What if people come to take part in risky activities like tombstoning or downhill mountain biking; can a landowner or tenant stop the activities and, if not, can they be liable if someone is injured?

Preventing access

The 2003 Act gives the right to access land for recreational, educational and limited commercial purposes. This is not an unlimited right; you will almost never be allowed to light fires, hunt, shoot, fish or drive motorised vehicles. And it is a right which comes with responsibilities, so those accessing land must do so responsibly and the Scottish Outdoor Access Code provides guidance about what that means. What is less clear, is whether people are entitled to come onto land to do things which pose a risk only to themselves.

There is probably scope to argue that some of those risky activities do not represent responsible access of the land, in particular those which are causing damage or interfering with other responsible uses. But even if a landowner could show that something is irresponsible, the means of preventing access are limited. A landowner cannot restrict all access to the land on the basis of the activities of one person or one group of people. In circumstances where an individual is exercising their access rights irresponsibly, it is possible to obtain an interdict to prevent them from accessing the land but enforcing that in practice would be very difficult. Where land is commonly used by many people for the same purpose, then identifying them, obtaining interdicts and preventing access would be almost impossible.

As with many land access issues, engagement and education can be a powerful tool. However, for some, tombstoning and other adrenalin activities provide benefits which they are not willing to forgo. If the activities are not damaging the land or creating a danger for others, there may be little which can be done to prevent them.

Liability for injury

The worry then is what happens if someone is hurt? Despite introducing quite radical rights to access land, the 2003 Act didn't change the operation of the Occupiers' Liability (Scotland) Act 1960. In Scotland, unlike in England and Wales, the law does not differentiate between people who are invited onto the land and trespassers.

For an occupier in Scotland to be liable, three things must be shown: control; a hazard or danger on the land; and a failure to take reasonable steps to prevent foreseeable harm.

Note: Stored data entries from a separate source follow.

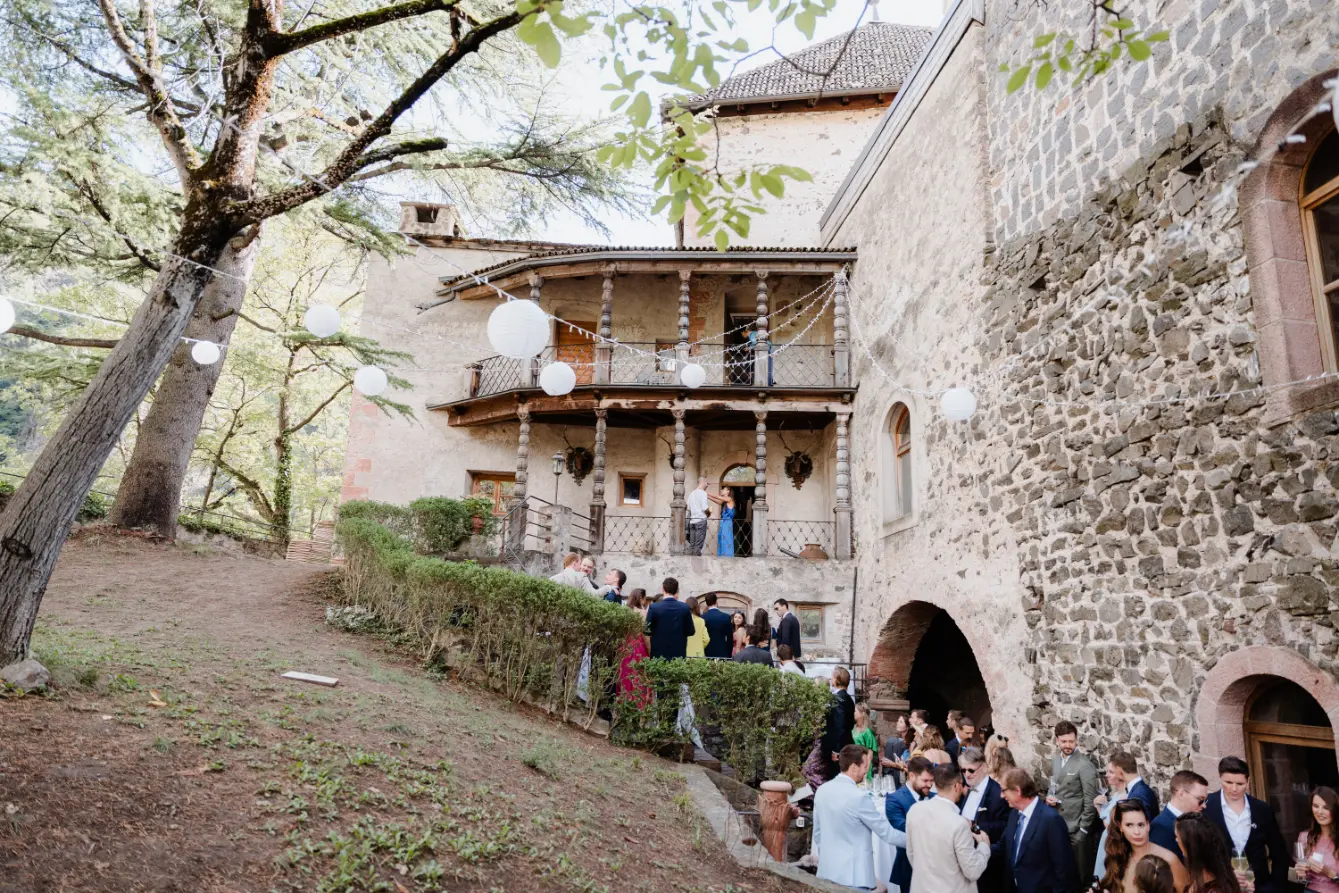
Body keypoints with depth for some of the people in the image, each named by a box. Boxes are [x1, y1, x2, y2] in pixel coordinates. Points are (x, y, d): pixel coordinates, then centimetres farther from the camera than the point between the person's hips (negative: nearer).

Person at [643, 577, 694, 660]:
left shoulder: (654, 608, -7)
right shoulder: (684, 608, -3)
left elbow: (647, 633, -3)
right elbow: (691, 631, 4)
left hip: (659, 654, -1)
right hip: (679, 654, 2)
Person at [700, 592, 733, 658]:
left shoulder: (703, 617, -5)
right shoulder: (726, 617, -2)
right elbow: (730, 638, 1)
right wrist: (729, 654, 10)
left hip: (707, 653, -1)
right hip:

You don't need to be an owner to be an occupier; and equally, just because you are an owner doesn't automatically make you an occupier. Who is an occupier is determined by control; there can be more than one occupier of the same land. If someone is injured by a danger on the land, the occupier or occupiers who can be liable will be those who had the requisite control to create or remove the danger. In this context it will often be important to consider the terms of leases to determine who had control to do what.

Danger or hazard

There must be a danger or a hazard on the land which has caused the injury. What is a danger is not always straightforward but in general:

  • a longstanding, natural and obvious feature; or
  • something which is man-made, but obvious,

is unlikely to be a danger for this purpose.

Conversely, where something is difficult to spot, unusual or unexpected, it may be considered a danger. Finally, what is not considered a danger to an adult, could be considered a danger to a child and so a different level of care may be required where children can be expected. This extends to the dangers created by teenagers coming onto land and acting irresponsibly.

Failure to take steps to prevent harm

If an injured person can show that there was control and that there was a hazard on the land, they must then show that there were steps available to the occupier which would have avoided injury and that it was reasonable for the occupier to have taken them. This duty is less onerous than the duty on employers under Health & Safety legislation. Considerations such as no previous accidents arising from longstanding practices or features, or high costs versus low likelihood will be relevant. What others in similar circumstances do is also relevant. Again, what is reasonable will be decided with reference to the people involved and so, where a sign might be sufficient to warn adults, something more might be required to prevent harm to children.

Dangerous sports

Where someone comes onto land to take part in a dangerous activity, the danger posed by the activity should be apparent to that person. However, if there are particular features of the land, or work carried out there, which are unusual or difficult to spot, then there may be a duty to warn. Telling visitors of the risk can often be enough to prevent it being considered a danger and so prevent liability arising.